Rangers lead tours of the Maltese Cross Cabin throughout the day.
On Sunday, we dropped into Dickinson to church and stopped at the TRNP Painted Canyon overlook and visitor center on our way back. This overlook is worth the stop, especially if it is a nice day. Rain chased us away after just a short visit but there is a trail that drops down into the canyon.
We decided to go to the North Unit for a day visit instead of move our camp up there. The North Unit is about 70 miles away. Head east on I-90 to the exit for Highway 84 (about 18 miles from Medora). Head north and follow the signs. This is the home of the Bakken Oil Field that has been in the news so much. You will see oil wells just about everywhere you look.
The North Unit ranges in terrain from river bottoms to rugged badlands to rolling grasslands.
The North Unit is smaller than the South Unit and has only a tiny visitor information area (too small to call a visitor center). Juniper Campground is large though and they told us that it never fills. We drove through the campground and found it quite nice.
The North Unit has only one road, about 18 miles long. It is an in-and-out road, not a loop but we didn’t mind that. There are numerous pullouts and hikes along the way and River Bend Overlook offers excellent views of the Little Missouri River, and is reported to be the most photographed spot in the park. We found the North Unit every bit as interesting as the South Unit. There were plenty of bison, the hikes were fun and the crowds were non-existent.
Little Missouri Overlook.
Our final visit was to the petrified forest segment in the south section. To get there from Medora, get on I-90 heading west and get off on exit 23. Follow the road north for 6.2 miles and follow the signs. The hike in is about half a mile to a junction where you choose to go to the north or the south petrified forest. It was only another half mile to the north section and we had been told it was the better field to visit so we went left.
This was one of the largest intact pieces we could find.
Along the way we saw our first Bobolink and several Spotted Towhees. The petrified forest was about 60-80 acres in size. The petrified wood was so old that it was crumbling. Most of the pieces were fairly small when compared to other petrified forests we have seen. It was interesting, but not as pretty as the petrified wood of Petrified Forest National Park.
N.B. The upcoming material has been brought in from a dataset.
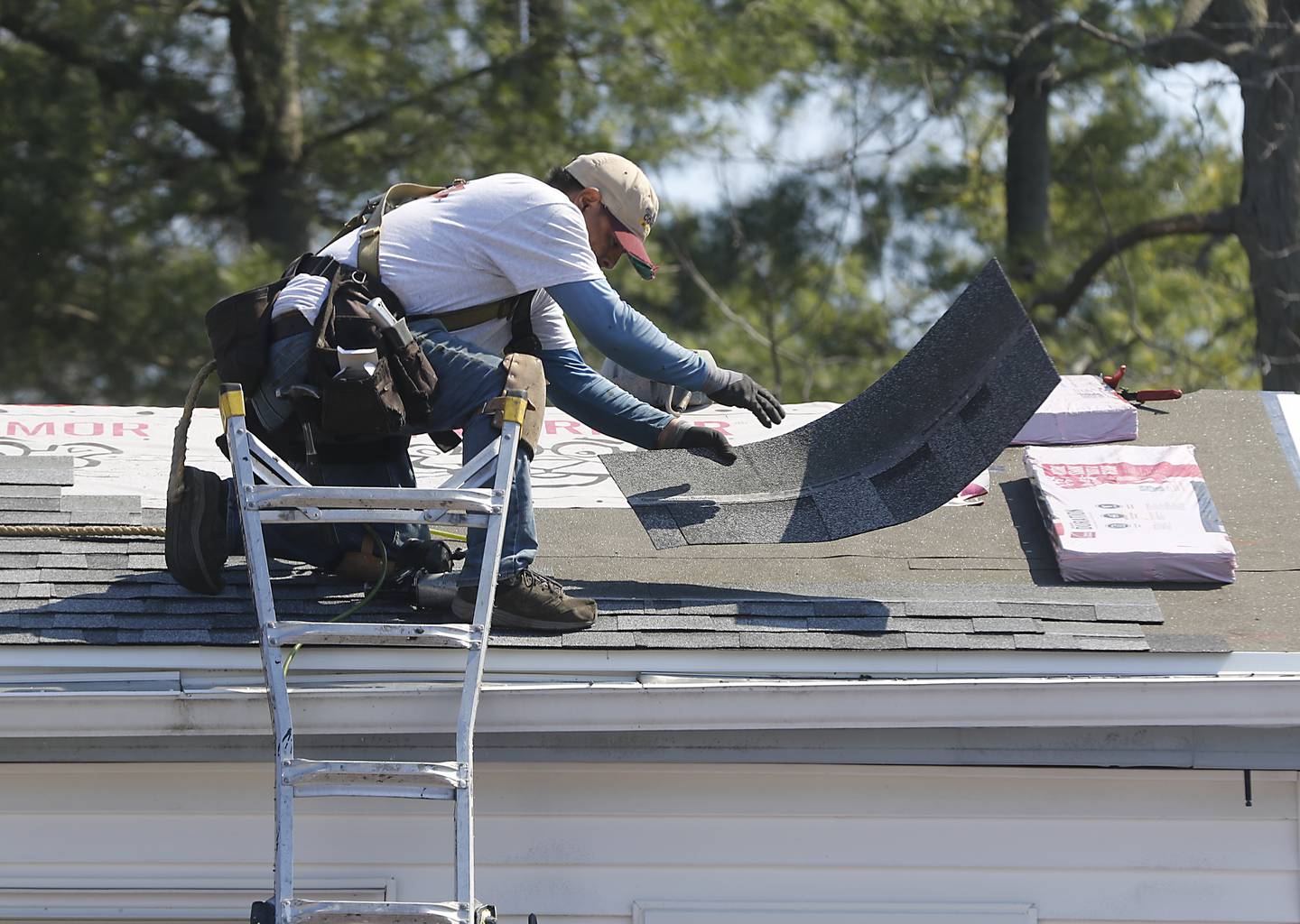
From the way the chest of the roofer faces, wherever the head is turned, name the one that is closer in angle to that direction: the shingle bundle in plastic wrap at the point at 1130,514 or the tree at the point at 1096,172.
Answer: the shingle bundle in plastic wrap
All the fine white pieces in the foreground are shards of petrified wood. This is truly an ancient forest.
If you cannot find a campsite at either Cottonwood or Medora, there are a couple more options. On our way back we stayed at the Buffalo Gap Campground, a Forest Service campground just eight miles west of Medora. It is a very nice campground and only costs $6/night. It has flush toilets and showers too!
The other option is a state park just east of Medora (get off at Medora and drive east through town). Head south just outside of town and go to the Sully Creek State Park.
We would love to go back to Theodore Roosevelt National Park. I would like to visit a little earlier in the spring when it is at its greenest and again in autumn when the elk are rutting and fall colors are starting. We hope to see you there!